DATASET EXTRACT:
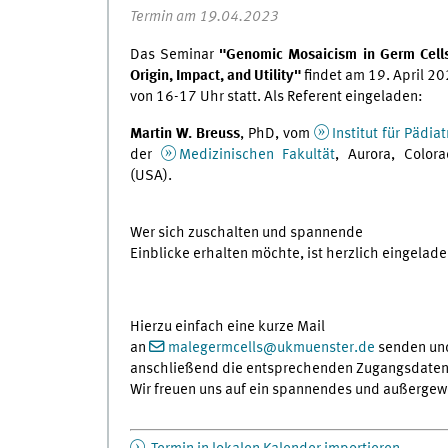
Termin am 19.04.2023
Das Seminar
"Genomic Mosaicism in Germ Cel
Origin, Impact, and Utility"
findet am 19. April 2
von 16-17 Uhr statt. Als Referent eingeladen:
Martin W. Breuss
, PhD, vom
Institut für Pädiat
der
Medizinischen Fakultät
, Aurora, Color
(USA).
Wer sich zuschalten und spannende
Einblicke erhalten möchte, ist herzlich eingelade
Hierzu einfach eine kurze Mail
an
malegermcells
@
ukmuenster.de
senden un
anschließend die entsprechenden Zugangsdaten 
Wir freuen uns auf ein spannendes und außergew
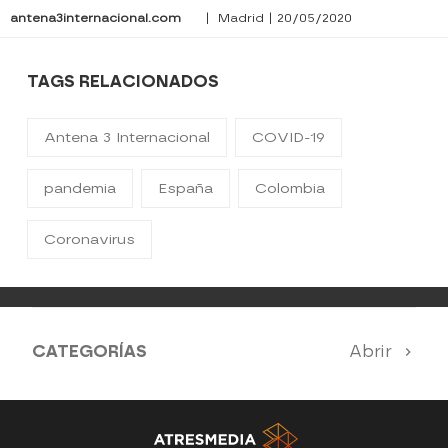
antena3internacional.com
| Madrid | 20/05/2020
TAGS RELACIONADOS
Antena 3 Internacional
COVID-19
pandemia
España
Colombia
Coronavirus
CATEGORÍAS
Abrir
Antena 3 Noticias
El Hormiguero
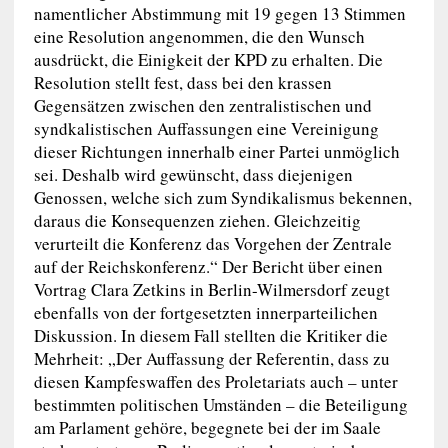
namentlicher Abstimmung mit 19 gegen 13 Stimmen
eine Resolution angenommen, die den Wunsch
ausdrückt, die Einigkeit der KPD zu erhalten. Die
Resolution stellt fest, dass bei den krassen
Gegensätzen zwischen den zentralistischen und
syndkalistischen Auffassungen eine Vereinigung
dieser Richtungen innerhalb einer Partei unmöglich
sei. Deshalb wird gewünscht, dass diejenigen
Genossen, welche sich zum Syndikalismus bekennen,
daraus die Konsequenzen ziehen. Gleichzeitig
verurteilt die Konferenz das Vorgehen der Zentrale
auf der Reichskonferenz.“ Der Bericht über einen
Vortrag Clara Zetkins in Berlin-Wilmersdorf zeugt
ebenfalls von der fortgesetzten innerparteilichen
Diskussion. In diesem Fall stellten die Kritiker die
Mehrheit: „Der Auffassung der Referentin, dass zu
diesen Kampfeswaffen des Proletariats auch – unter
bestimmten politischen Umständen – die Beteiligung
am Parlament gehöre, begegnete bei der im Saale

REQUIRED ACTION: In the data above, please extract the lines from the first one through the line with "Resolution stellt fest, dass bei den krassen", exactly, and keep pictures out.

OUTPUT FOR THIS EXERCISE:
Termin am 19.04.2023
Das Seminar
"Genomic Mosaicism in Germ Cel
Origin, Impact, and Utility"
findet am 19. April 2
von 16-17 Uhr statt. Als Referent eingeladen:
Martin W. Breuss
, PhD, vom
Institut für Pädiat
der
Medizinischen Fakultät
, Aurora, Color
(USA).
Wer sich zuschalten und spannende
Einblicke erhalten möchte, ist herzlich eingelade
Hierzu einfach eine kurze Mail
an
malegermcells
@
ukmuenster.de
senden un
anschließend die entsprechenden Zugangsdaten 
Wir freuen uns auf ein spannendes und außergew
antena3internacional.com
| Madrid | 20/05/2020
TAGS RELACIONADOS
Antena 3 Internacional
COVID-19
pandemia
España
Colombia
Coronavirus
CATEGORÍAS
Abrir
Antena 3 Noticias
El Hormiguero
namentlicher Abstimmung mit 19 gegen 13 Stimmen
eine Resolution angenommen, die den Wunsch
ausdrückt, die Einigkeit der KPD zu erhalten. Die
Resolution stellt fest, dass bei den krassen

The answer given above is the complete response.